Плетущий небылицы - страница 3
− Да уж скажешь, − раздался пьяный голос в другом углу трактира, и все узнали известного погонщика леммингов панциря по кличке Кетмень. − Мне он несколько раз выращивал песцов для прогона, да толку от них было что от твоей песцовой шапки!
− Ты сомневаешься в моих словах?! − Требуха закатала рукава обширной рубахи, отёрла ладони о кожаные штаны и поднялась, по пути прихватив кружку с недопитым пивом.
− Я, ежели правду грю, то не отступлюсь! − вскочил молодым петушком Кетмень.
− А я, стало быть, морочу воздух грязной брехнёй? − Китовый Ус подошла к панцирю и нависла грозовой тучей у него над головой.
− Стало быть, так! − не унимался Кетмень.
− Хочешь сказать, что моя Силька пустобрёха?!
− Угу… − только и успел произнести панцирь, как громадная оловянная кружка опустилась на его маковку. Тут же появился Граф и, без особого интереса поглядывая на обмякшего панциря, спросил: − Ты от души или так, для острастки?
− Смеёшься! Если бы от души, она у него вмиг вылетела бы. Так, шоб не рыпался на честных барышень!
− Сама отнесёшь или мне приложиться?
− Тащи, боюсь перепачкаться, − великодушно махнула рукой требуха.
− Тогда с тебя ещё пару монет и выпивка для панциря на весь вечер. Деньги есть или в кредит?
− Да я же с перегону. Конечно есть, видишь? − Она потрясла перед его морщинистой мордой кошельком, затем достала монеты, отдала Графу и вернулась на своё место под бурные возгласы собутыльников. Хозяин трактира поднял панциря как пушинку, отнёс его на своё место, вылил ему на голову остатки пива из кружки, взятой с соседнего столика. А когда панцирь пришёл в себя, то спокойно сказал: − Теперь выпивка будет только под еду, она оплачивает.
− Я всегда знал, что требуха обширнейшей души женщина, − живо возрадовался Кетмень, слизывая текущее по лицу пиво. − Тащи ведро крабовых клешней, креветок, мидий и жбан моего любимого, зеленовато-тёмного, холодненького, с хрустящими льдинками.
Описываемая сцена как раз и произошла на глазах скрыги и ротана за какие-то десять секунд. Она была настолько обычным делом в этом трактире, что на неё никто так и не обратил бы внимания. Если не считать короткого замечания ротана.

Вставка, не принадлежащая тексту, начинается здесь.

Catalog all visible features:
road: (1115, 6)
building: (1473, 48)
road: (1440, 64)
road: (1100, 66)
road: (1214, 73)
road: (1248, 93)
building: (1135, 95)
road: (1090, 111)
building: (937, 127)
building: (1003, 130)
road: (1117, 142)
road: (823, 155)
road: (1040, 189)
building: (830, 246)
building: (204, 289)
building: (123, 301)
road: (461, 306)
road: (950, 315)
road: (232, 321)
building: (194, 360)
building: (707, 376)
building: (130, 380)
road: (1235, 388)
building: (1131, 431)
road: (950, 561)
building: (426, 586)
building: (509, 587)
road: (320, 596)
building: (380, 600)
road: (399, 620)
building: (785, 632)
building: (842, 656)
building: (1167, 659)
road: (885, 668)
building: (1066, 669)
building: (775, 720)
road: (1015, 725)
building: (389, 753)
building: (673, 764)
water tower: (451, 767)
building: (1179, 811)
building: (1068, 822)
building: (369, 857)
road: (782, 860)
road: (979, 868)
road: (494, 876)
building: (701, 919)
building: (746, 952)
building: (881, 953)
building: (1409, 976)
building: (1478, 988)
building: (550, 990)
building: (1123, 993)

− Вот видишь, а ведь это тоже любовь.
− Кого? Панциря, что ли? − удивился Тяй.
− Да, его. Только он так обожает требуху, и она об этом знает, и ей очень приятно от этого обстоятельства.
− Ага, и за свою любовь панцирь получает всегда кружкой по голове, а потом закуску с выпивкой.
− Страдать надо уметь со вкусом.
− По-моему, он просто клянчит выпивку, сохраняя, так сказать, своё мужчинское достоинство.
− Неужели?! А вот подойди к требухе и скажи, что, мол, панцирь, уже который год по ней вздыхает.
− Ей дел до его вздохов что козлу до кордебалета! Она только о своей Сильке думает. Может, иногда ещё о тюленях.
− Попробуй, а я пока закажу поесть, − ротан как-то странно покачал головой и направился к стойке.
Тяй в сомнениях потоптался у порога, его пару раз кто-то толкнул из входящих-выходящих, потом у него внутри что-то засвербело, и он смело шагнул к столу требухи со товарищи.
− А, Тяй, привет, как там скрыжные дела? Выпьешь со мной за здоровье Сильки?
− Спасибо, Ус, всё в кипятке, никаких проблем. А за здоровье я выпью.
− От молодца! − проревела требуха на весь трактир, и Тяй увидел, что сидящий за стойкой ротан открыл рот от удивления (видимо, сегодня день не простой, с явной поволокой!).